Figure 5. Expression of eGFP in the ovary.

Lentiviral vector was injected beneath the subgerminal cavity of blastodermal embryos. Newly hatched quails were observed by fluorescence microscopy. (A, C) Ovary of a 3 day-old female quail. (B, D) Enlargement of part of the ovary. (C, D) are non-transgenic control.

Figure 6. PCR and Southern blot analysis of genomic DNA from the blood of G1 transgenic quails.

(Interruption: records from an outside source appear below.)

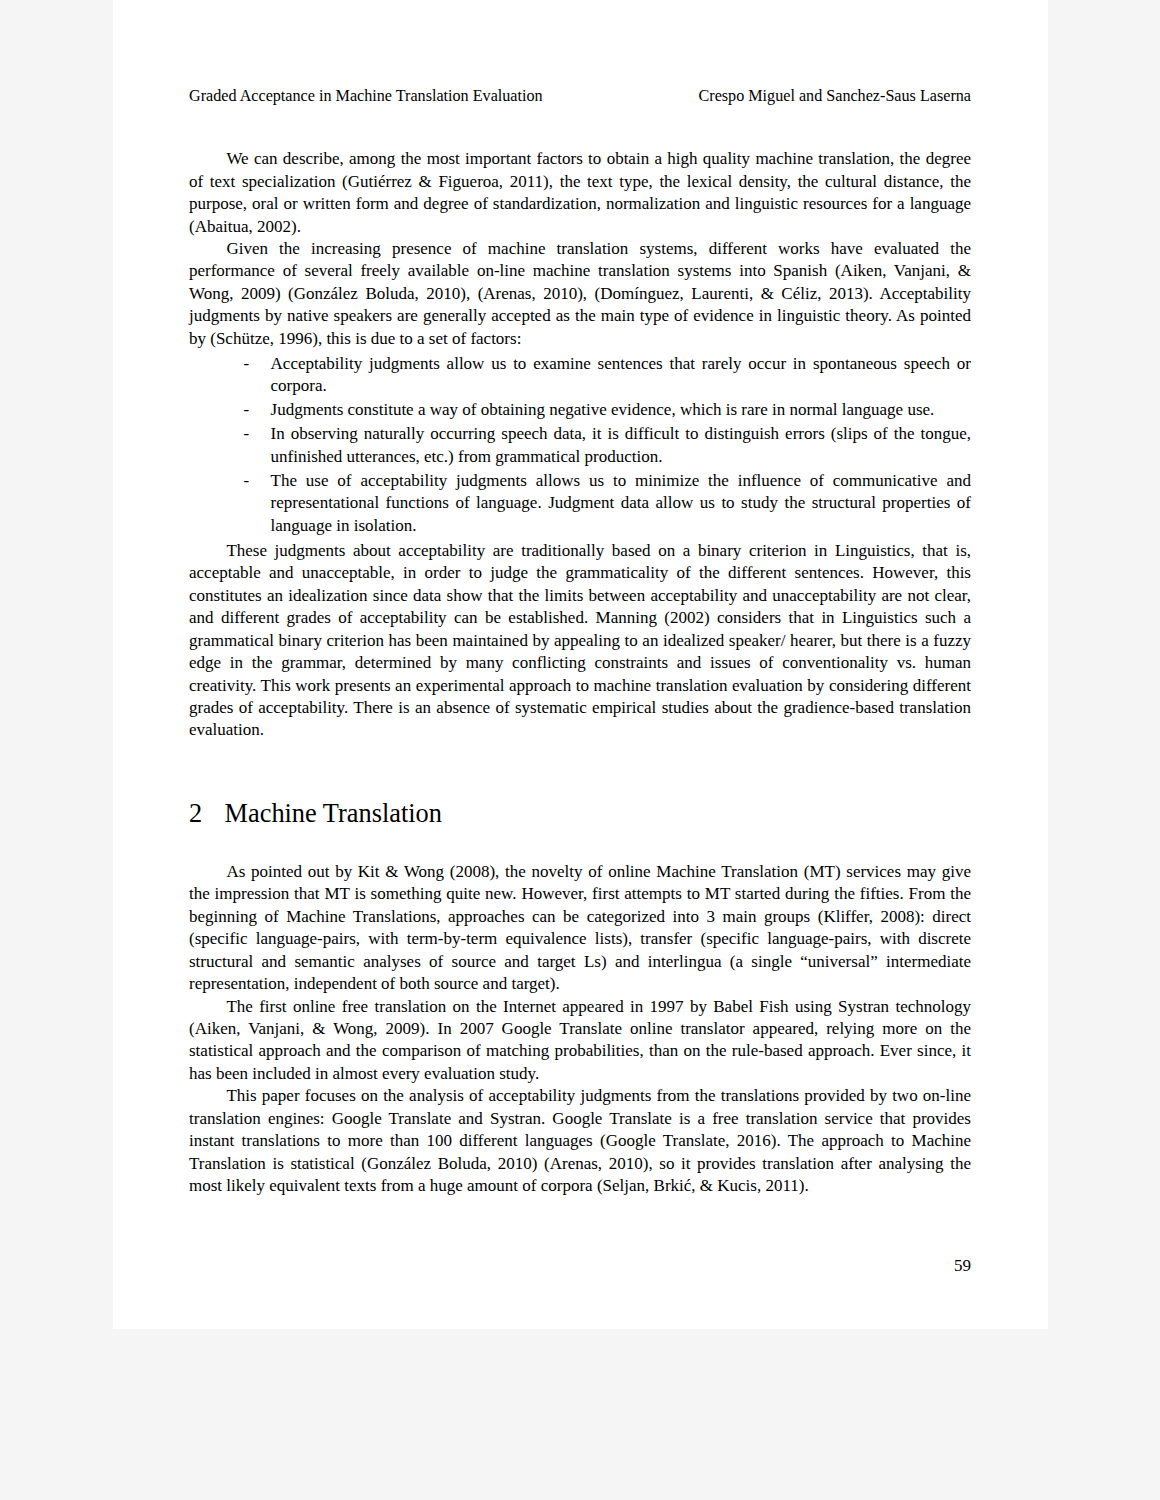Graded Acceptance in Machine Translation Evaluation
Crespo Miguel and Sanchez-Saus Laserna
We can describe, among the most important factors to obtain a high quality machine translation, the degree of text specialization (Gutiérrez & Figueroa, 2011), the text type, the lexical density, the cultural distance, the purpose, oral or written form and degree of standardization, normalization and linguistic resources for a language (Abaitua, 2002).
Given the increasing presence of machine translation systems, different works have evaluated the performance of several freely available on-line machine translation systems into Spanish (Aiken, Vanjani, & Wong, 2009) (González Boluda, 2010), (Arenas, 2010), (Domínguez, Laurenti, & Céliz, 2013). Acceptability judgments by native speakers are generally accepted as the main type of evidence in linguistic theory. As pointed by (Schütze, 1996), this is due to a set of factors:
Acceptability judgments allow us to examine sentences that rarely occur in spontaneous speech or corpora.
Judgments constitute a way of obtaining negative evidence, which is rare in normal language use.
In observing naturally occurring speech data, it is difficult to distinguish errors (slips of the tongue, unfinished utterances, etc.) from grammatical production.
The use of acceptability judgments allows us to minimize the influence of communicative and representational functions of language. Judgment data allow us to study the structural properties of language in isolation.
These judgments about acceptability are traditionally based on a binary criterion in Linguistics, that is, acceptable and unacceptable, in order to judge the grammaticality of the different sentences. However, this constitutes an idealization since data show that the limits between acceptability and unacceptability are not clear, and different grades of acceptability can be established. Manning (2002) considers that in Linguistics such a grammatical binary criterion has been maintained by appealing to an idealized speaker/ hearer, but there is a fuzzy edge in the grammar, determined by many conflicting constraints and issues of conventionality vs. human creativity. This work presents an experimental approach to machine translation evaluation by considering different grades of acceptability. There is an absence of systematic empirical studies about the gradience-based translation evaluation.
2 Machine Translation
As pointed out by Kit & Wong (2008), the novelty of online Machine Translation (MT) services may give the impression that MT is something quite new. However, first attempts to MT started during the fifties. From the beginning of Machine Translations, approaches can be categorized into 3 main groups (Kliffer, 2008): direct (specific language-pairs, with term-by-term equivalence lists), transfer (specific language-pairs, with discrete structural and semantic analyses of source and target Ls) and interlingua (a single “universal” intermediate representation, independent of both source and target).
The first online free translation on the Internet appeared in 1997 by Babel Fish using Systran technology (Aiken, Vanjani, & Wong, 2009). In 2007 Google Translate online translator appeared, relying more on the statistical approach and the comparison of matching probabilities, than on the rule-based approach. Ever since, it has been included in almost every evaluation study.
This paper focuses on the analysis of acceptability judgments from the translations provided by two on-line translation engines: Google Translate and Systran. Google Translate is a free translation service that provides instant translations to more than 100 different languages (Google Translate, 2016). The approach to Machine Translation is statistical (González Boluda, 2010) (Arenas, 2010), so it provides translation after analysing the most likely equivalent texts from a huge amount of corpora (Seljan, Brkić, & Kucis, 2011).
59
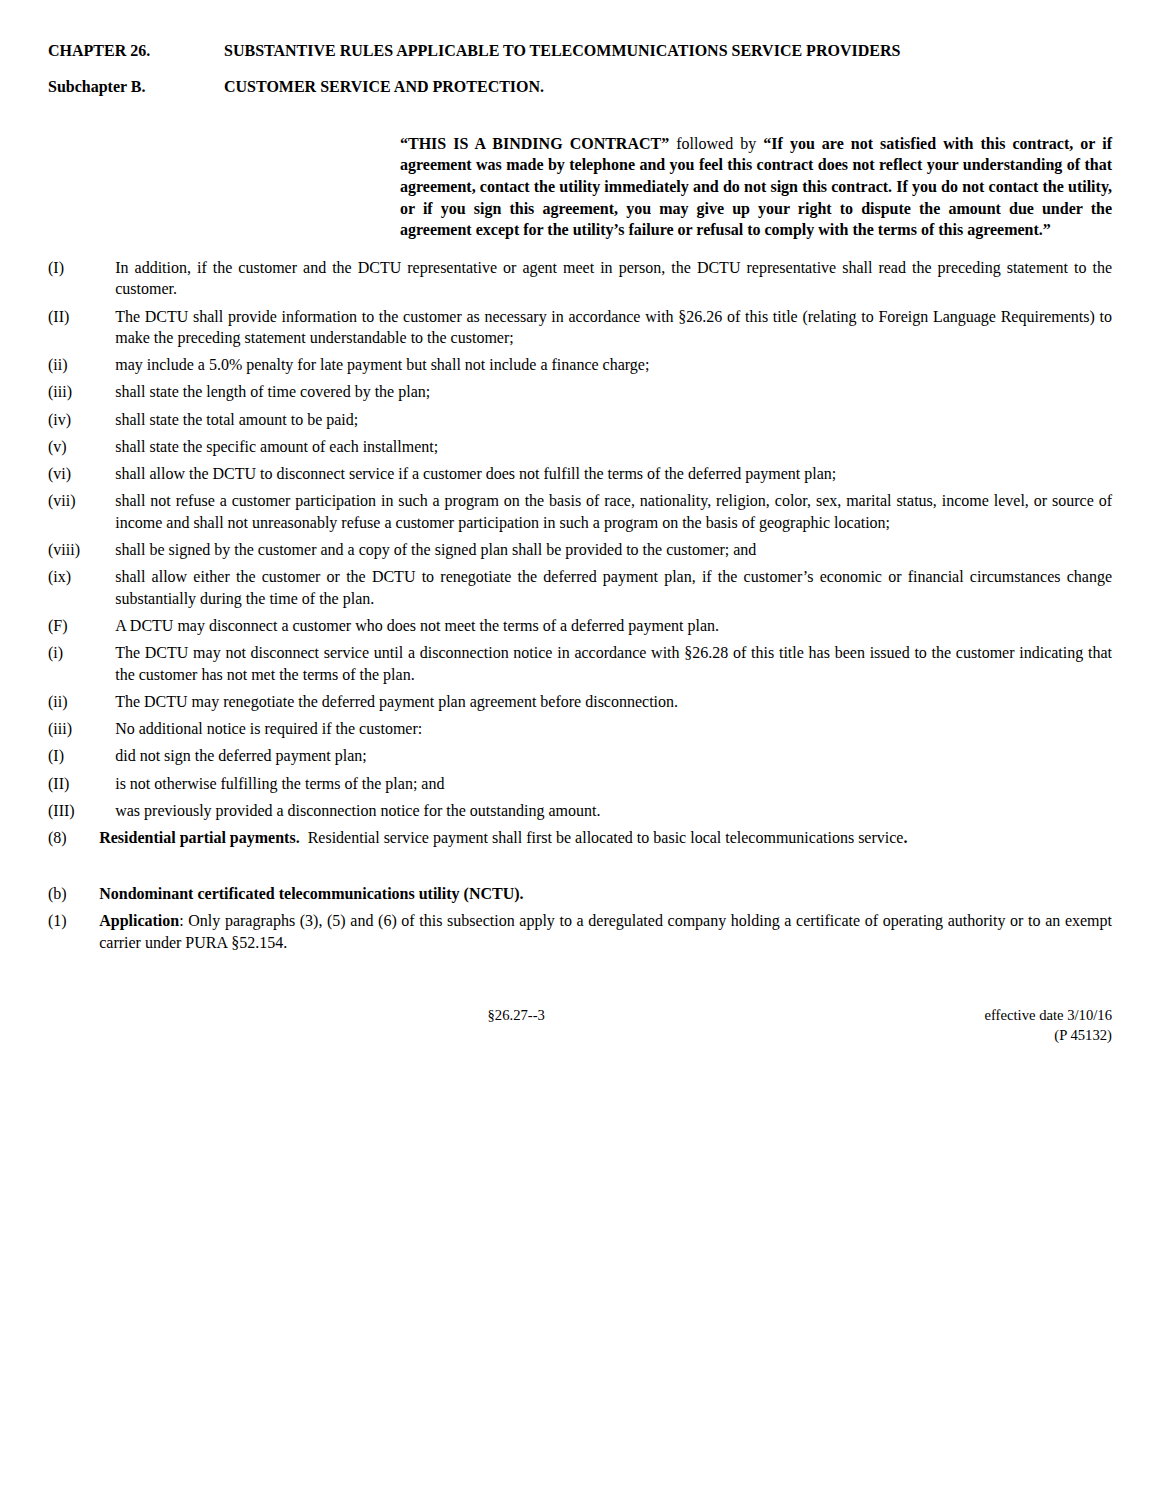| CHAPTER 26. | SUBSTANTIVE RULES APPLICABLE TO TELECOMMUNICATIONS SERVICE PROVIDERS |
| Subchapter B. | CUSTOMER SERVICE AND PROTECTION. |
“THIS IS A BINDING CONTRACT” followed by “If you are not satisfied with this contract, or if agreement was made by telephone and you feel this contract does not reflect your understanding of that agreement, contact the utility immediately and do not sign this contract. If you do not contact the utility, or if you sign this agreement, you may give up your right to dispute the amount due under the agreement except for the utility’s failure or refusal to comply with the terms of this agreement.”
| (I) | In addition, if the customer and the DCTU representative or agent meet in person, the DCTU representative shall read the preceding statement to the customer. |
| (II) | The DCTU shall provide information to the customer as necessary in accordance with §26.26 of this title (relating to Foreign Language Requirements) to make the preceding statement understandable to the customer; |
| (ii) | may include a 5.0% penalty for late payment but shall not include a finance charge; |
| (iii) | shall state the length of time covered by the plan; |
| (iv) | shall state the total amount to be paid; |
| (v) | shall state the specific amount of each installment; |
| (vi) | shall allow the DCTU to disconnect service if a customer does not fulfill the terms of the deferred payment plan; |
| (vii) | shall not refuse a customer participation in such a program on the basis of race, nationality, religion, color, sex, marital status, income level, or source of income and shall not unreasonably refuse a customer participation in such a program on the basis of geographic location; |
| (viii) | shall be signed by the customer and a copy of the signed plan shall be provided to the customer; and |
| (ix) | shall allow either the customer or the DCTU to renegotiate the deferred payment plan, if the customer’s economic or financial circumstances change substantially during the time of the plan. |
| (F) | A DCTU may disconnect a customer who does not meet the terms of a deferred payment plan. |
| (i) | The DCTU may not disconnect service until a disconnection notice in accordance with §26.28 of this title has been issued to the customer indicating that the customer has not met the terms of the plan. |
| (ii) | The DCTU may renegotiate the deferred payment plan agreement before disconnection. |
| (iii) | No additional notice is required if the customer: |
| (I) | did not sign the deferred payment plan; |
| (II) | is not otherwise fulfilling the terms of the plan; and |
| (III) | was previously provided a disconnection notice for the outstanding amount. |
| (8) | Residential partial payments. Residential service payment shall first be allocated to basic local telecommunications service . |
| (b) | Nondominant certificated telecommunications utility (NCTU). |
| (1) | Application : Only paragraphs (3), (5) and (6) of this subsection apply to a deregulated company holding a certificate of operating authority or to an exempt carrier under PURA §52.154. |
§26.27--3 effective date 3/10/16
(P 45132)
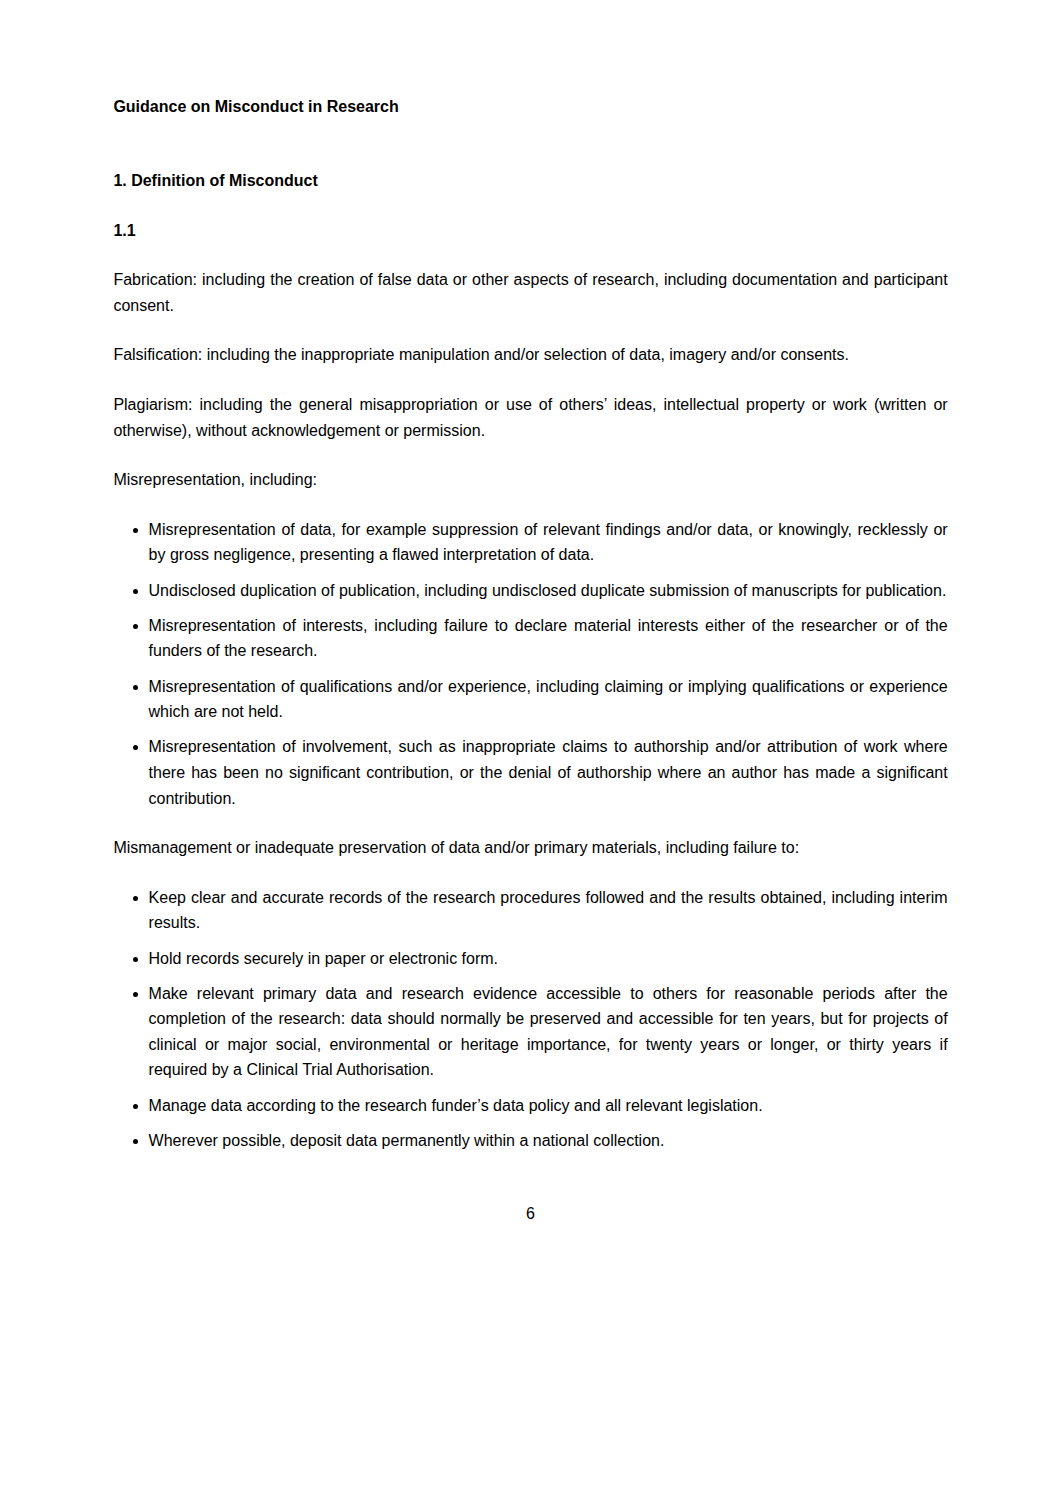Guidance on Misconduct in Research
1. Definition of Misconduct
1.1
Fabrication: including the creation of false data or other aspects of research, including documentation and participant consent.
Falsification: including the inappropriate manipulation and/or selection of data, imagery and/or consents.
Plagiarism: including the general misappropriation or use of others’ ideas, intellectual property or work (written or otherwise), without acknowledgement or permission.
Misrepresentation, including:
Misrepresentation of data, for example suppression of relevant findings and/or data, or knowingly, recklessly or by gross negligence, presenting a flawed interpretation of data.
Undisclosed duplication of publication, including undisclosed duplicate submission of manuscripts for publication.
Misrepresentation of interests, including failure to declare material interests either of the researcher or of the funders of the research.
Misrepresentation of qualifications and/or experience, including claiming or implying qualifications or experience which are not held.
Misrepresentation of involvement, such as inappropriate claims to authorship and/or attribution of work where there has been no significant contribution, or the denial of authorship where an author has made a significant contribution.
Mismanagement or inadequate preservation of data and/or primary materials, including failure to:
Keep clear and accurate records of the research procedures followed and the results obtained, including interim results.
Hold records securely in paper or electronic form.
Make relevant primary data and research evidence accessible to others for reasonable periods after the completion of the research: data should normally be preserved and accessible for ten years, but for projects of clinical or major social, environmental or heritage importance, for twenty years or longer, or thirty years if required by a Clinical Trial Authorisation.
Manage data according to the research funder’s data policy and all relevant legislation.
Wherever possible, deposit data permanently within a national collection.
6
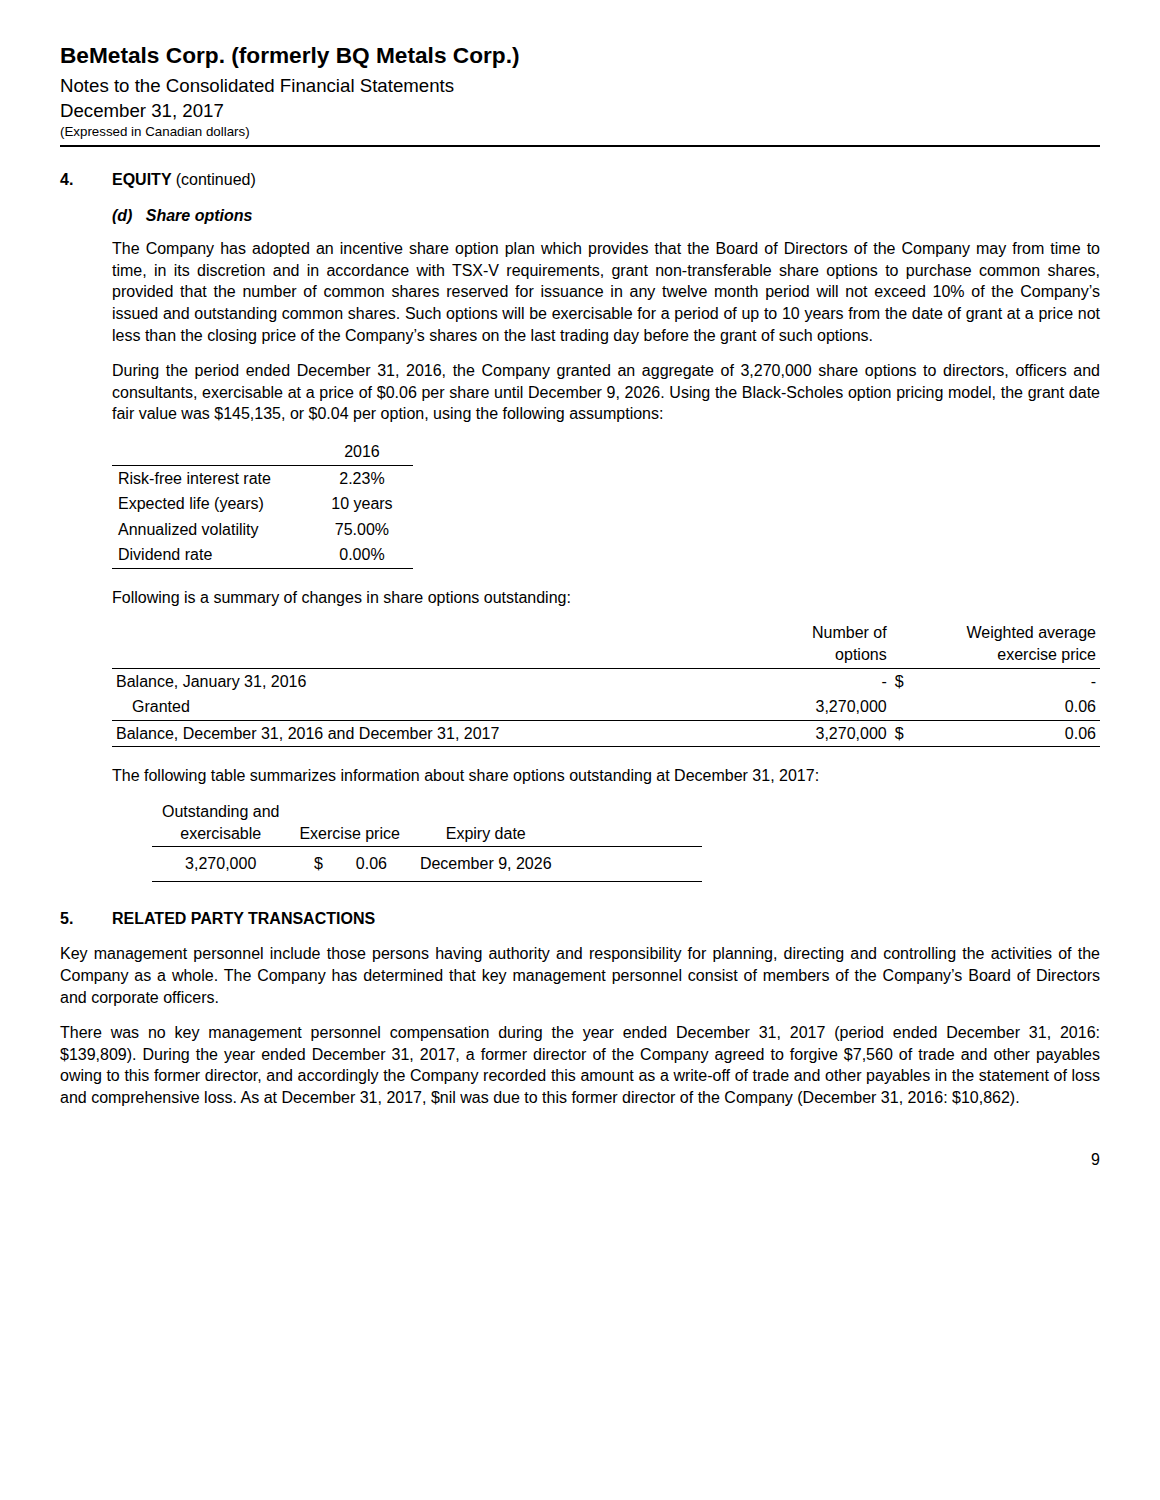BeMetals Corp. (formerly BQ Metals Corp.)
Notes to the Consolidated Financial Statements
December 31, 2017
(Expressed in Canadian dollars)
4. EQUITY (continued)
(d) Share options
The Company has adopted an incentive share option plan which provides that the Board of Directors of the Company may from time to time, in its discretion and in accordance with TSX-V requirements, grant non-transferable share options to purchase common shares, provided that the number of common shares reserved for issuance in any twelve month period will not exceed 10% of the Company’s issued and outstanding common shares. Such options will be exercisable for a period of up to 10 years from the date of grant at a price not less than the closing price of the Company’s shares on the last trading day before the grant of such options.
During the period ended December 31, 2016, the Company granted an aggregate of 3,270,000 share options to directors, officers and consultants, exercisable at a price of $0.06 per share until December 9, 2026. Using the Black-Scholes option pricing model, the grant date fair value was $145,135, or $0.04 per option, using the following assumptions:
| | 2016 |
| Risk-free interest rate | 2.23% |
| Expected life (years) | 10 years |
| Annualized volatility | 75.00% |
| Dividend rate | 0.00% |
Following is a summary of changes in share options outstanding:
| | Number of options | Weighted average exercise price |
| --- | --- | --- |
| Balance, January 31, 2016 | - | $ | - |
| Granted | 3,270,000 | | 0.06 |
| Balance, December 31, 2016 and December 31, 2017 | 3,270,000 | $ | 0.06 |
The following table summarizes information about share options outstanding at December 31, 2017:
| Outstanding and exercisable | Exercise price | Expiry date | |
| --- | --- | --- | --- |
| 3,270,000 | $ | 0.06 | December 9, 2026 | |
5. RELATED PARTY TRANSACTIONS
Key management personnel include those persons having authority and responsibility for planning, directing and controlling the activities of the Company as a whole. The Company has determined that key management personnel consist of members of the Company’s Board of Directors and corporate officers.
There was no key management personnel compensation during the year ended December 31, 2017 (period ended December 31, 2016: $139,809). During the year ended December 31, 2017, a former director of the Company agreed to forgive $7,560 of trade and other payables owing to this former director, and accordingly the Company recorded this amount as a write-off of trade and other payables in the statement of loss and comprehensive loss. As at December 31, 2017, $nil was due to this former director of the Company (December 31, 2016: $10,862).
9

(A) PCR analysis of G1 offspring obtained by microinjection to the subgerminal cavity of blastodermal embryos. Lanes 1–4 represent the transgenic quails. (B) PCR analysis of five G1 offspring produced by microinjection into the blood vessels of HH13–15 embryos. Lanes 1–6 represent transgenic quails 1–6; MW, DNA size markers; P, positive control; N, negative control; PCR product size is indicated on the right. (C) Southern blot results. N, nontransgenic quail; Lanes 1–4 indicate G1 transgenic quails 1–4 (as in A). (D) Genomic DNA (10 µg) was digested with PstI and EcoRI and hybridized with the eGFP probe. P, 80 pg of pGCL-eGFP vector; N, negative control without injection of lentiviral vector; Lanes 1–6 indicate G1 transgenic quails 1–6 (as in B).

Figure 7. Fluorescent images of the lungs from quails.

(A) the lung from a G0 quail from blood vessel injection group; (B) the lung of a non-injection control.